Montag, 9. August 2010

Knochenmarksstanze

So gut und gesund wie heute habe ich mich lange nicht gefühlt. Die Woche im Allgäu war eine gute Kur. Doch so geht es nicht weiter. Um zehn soll ich in der Klinik sein. Der nächste Block Chemotherapie steht an. Ich weiß schon etwa, was das Ergebnis sein wird. Nach dieser Woche mit einer Kaskade von giftigen Medikamenten werde ich kränklich entlassen werden. Da hilft nur, einen klaren Kopf zu behalten und sich vor Augen zu führen, dass es ja darum geht, den Krebszellen in meinem Blut bzw. im Lymphsystem keine Zeit zu lassen für erneutes Wachstum.

Auf Station eröffnet mir der Arzt, dass als erstes eine Knochenmarksstanze auf dem Programm steht. Der Stationsarzt bringt wieder einen jungen Arzt zum Anlernen mit. Da muss ich mal wieder herhalten als Trainingspatient. Gut, ich will auch diesem Arzt Vertrauen entgegen bringen; oder sollte ich sagen: jemand muss ihm eine Chance geben. Aus dem Beckenkamm wird eine Probe entnommen, die im Labor dann Aufschluss geben wird über den Erfolg der Behandlung.

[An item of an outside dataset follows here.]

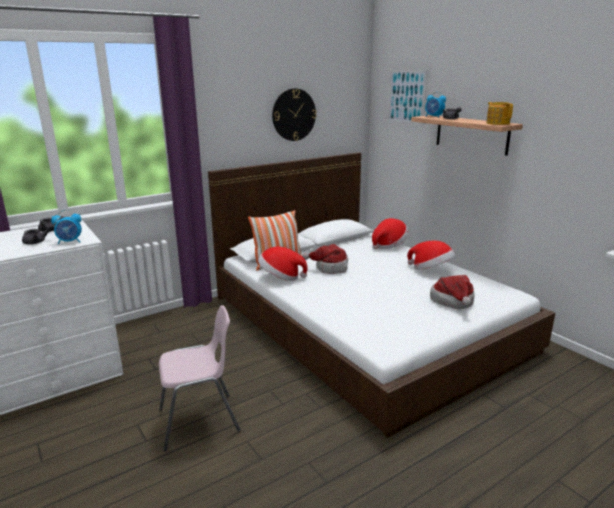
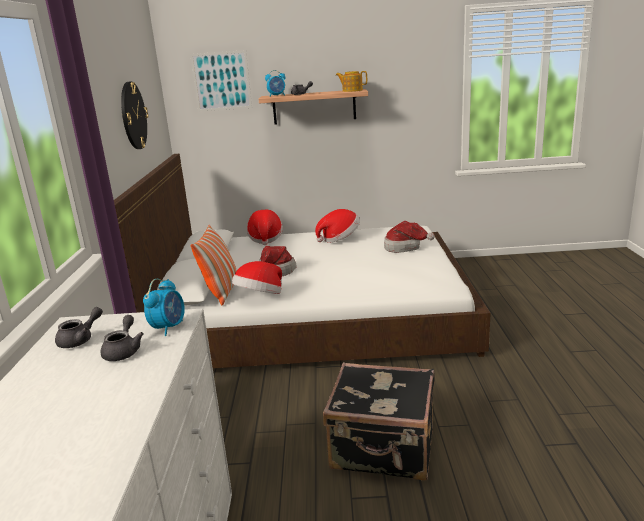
camera: 55 degrees left, 0 degrees up
(200, 421) = (383, 449): pink chair -> black suitcase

Zum Glück habe ich hinten keine Augen und kann nicht sehen, mit welcher Art von Werkzeugen die beiden Ärzte losstanzen. Nach vollbrachter Arbeit fragt mich der junge Arzt stolz, ob ich das Ergebnis sehen möchte. Nein, das möchte ich nicht. Den Eindruck hebe ich mir auf für den Tag, an dem der letzte Eingriff dieser Art durchgeführt wird.

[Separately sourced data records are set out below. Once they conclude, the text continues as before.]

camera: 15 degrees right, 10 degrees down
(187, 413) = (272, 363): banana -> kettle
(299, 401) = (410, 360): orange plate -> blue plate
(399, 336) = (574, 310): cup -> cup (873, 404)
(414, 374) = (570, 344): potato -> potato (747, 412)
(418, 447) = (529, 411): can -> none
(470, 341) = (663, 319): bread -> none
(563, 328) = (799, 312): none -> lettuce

Auf dem Behandlungsplan für meine Chemotherapie fand sich ein Diagramm, in dem die einzelnen Blöcke der Behandlung aufgelistet waren. Diese Knochenmarksuntersuchung erschien dort zwischen den Blöcken als Weggabelung. Entweder es geht weiter mit den nächsten Blöcken oder das Ergebnis weist den Weg “Therapieversagen”. In diesem Fall hätten die Ärzte kaum noch Möglichkeiten zum Eingreifen, so wurde mir erläutert. Sollte dieser Test unbefriedigende Resultate an den Tag bringen, folgt Palliativmedizin. Dann ginge es nur noch darum, die unaufhaltsam fortschreitende Krankheit mit schmerzlindernden Maßnahmen zu begleiten. Bleibt also auf ein gutes Ergebnis zu hoffen. Das wird allerdings frühestens in einer Woche eintreffen.

Sonntag, 8. August 2010

kurzer Besuch im Allgäu

- nach 10 Wochen konnte ich zum ersten Mal wieder richtig zu Hause in unserer Wohnung im Allgäu sein.
- wir haben eine Woche "Urlaub" genossen.